(Stored entries)
(begin)

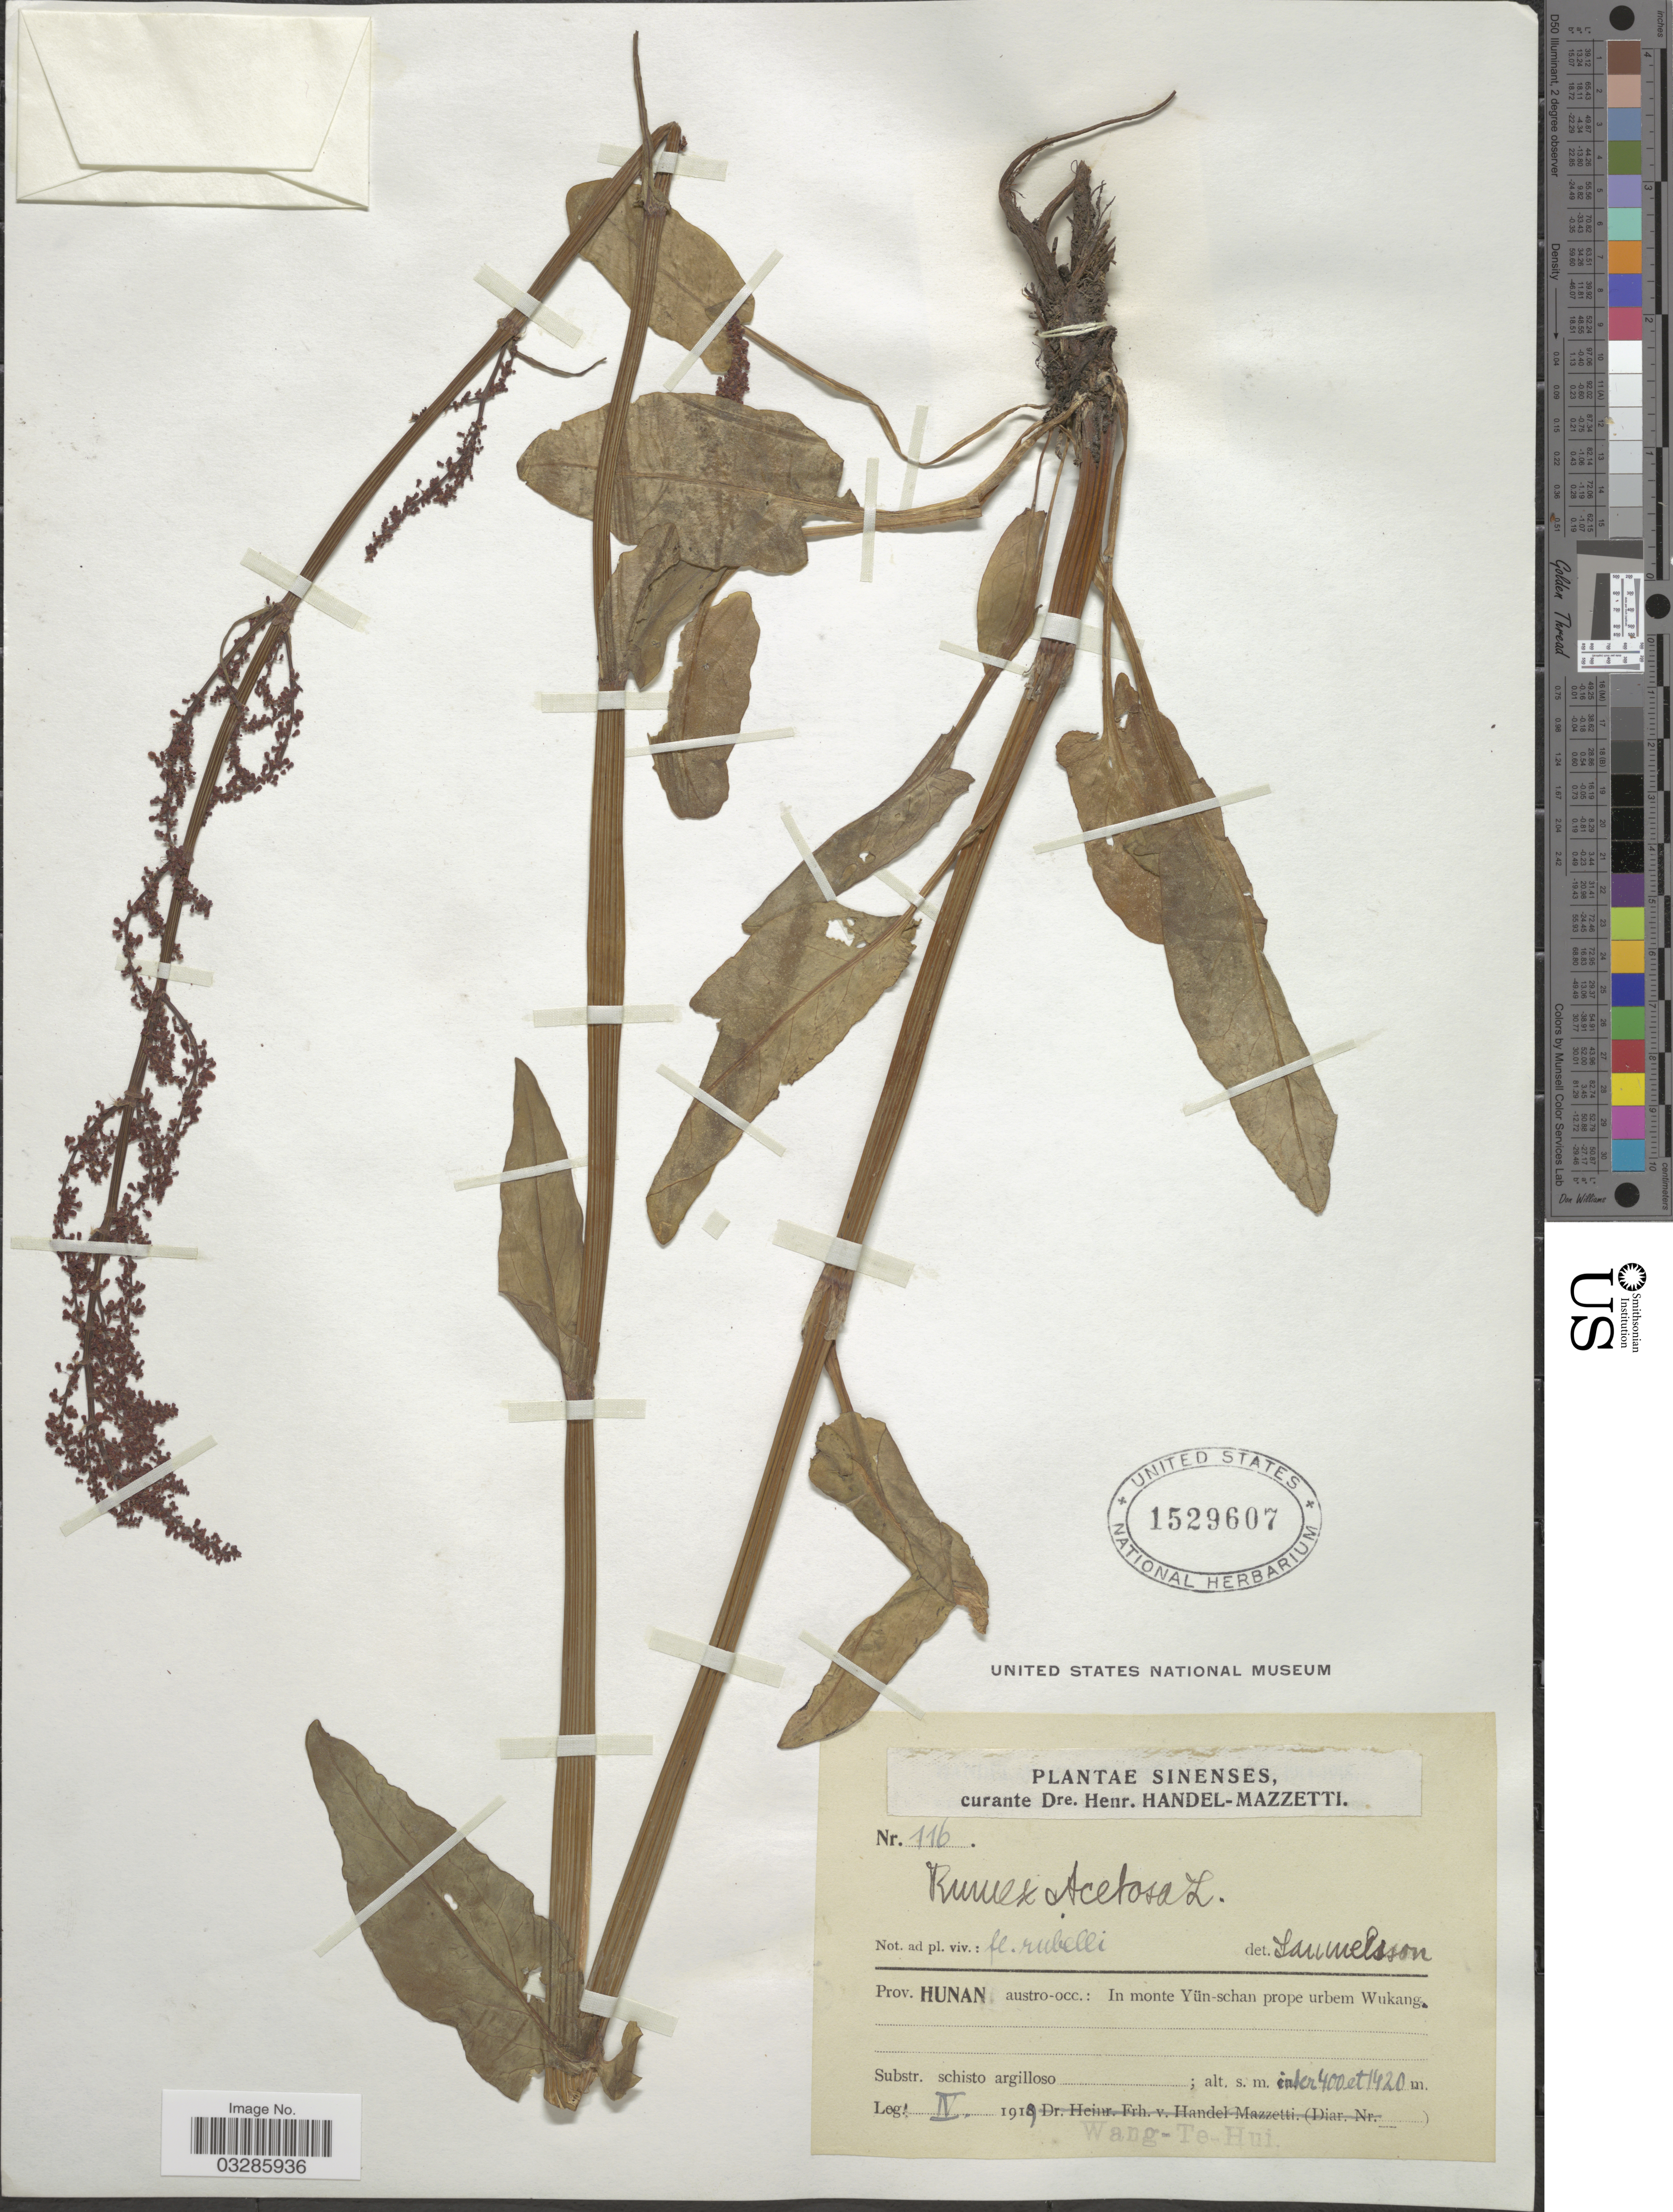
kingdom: Plantae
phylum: Tracheophyta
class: Magnoliopsida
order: Caryophyllales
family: Polygonaceae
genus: Rumex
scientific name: Rumex acetosa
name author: L.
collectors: T. H. Wang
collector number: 116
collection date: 1919-04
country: China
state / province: Hunan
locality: Austro-occ.: In monte Yün-schan prope urbem Wukang.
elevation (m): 400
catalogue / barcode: US 1529607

(end)

→ **Exercise objective**
Retype every line of text from the items above without changing anything, and leave the pictures out of your answer.

→ **Exercise result**
kingdom: Plantae
phylum: Tracheophyta
class: Magnoliopsida
order: Caryophyllales
family: Polygonaceae
genus: Rumex
scientific name: Rumex acetosa
name author: L.
collectors: T. H. Wang
collector number: 116
collection date: 1919-04
country: China
state / province: Hunan
locality: Austro-occ.: In monte Yün-schan prope urbem Wukang.
elevation (m): 400
catalogue / barcode: US 1529607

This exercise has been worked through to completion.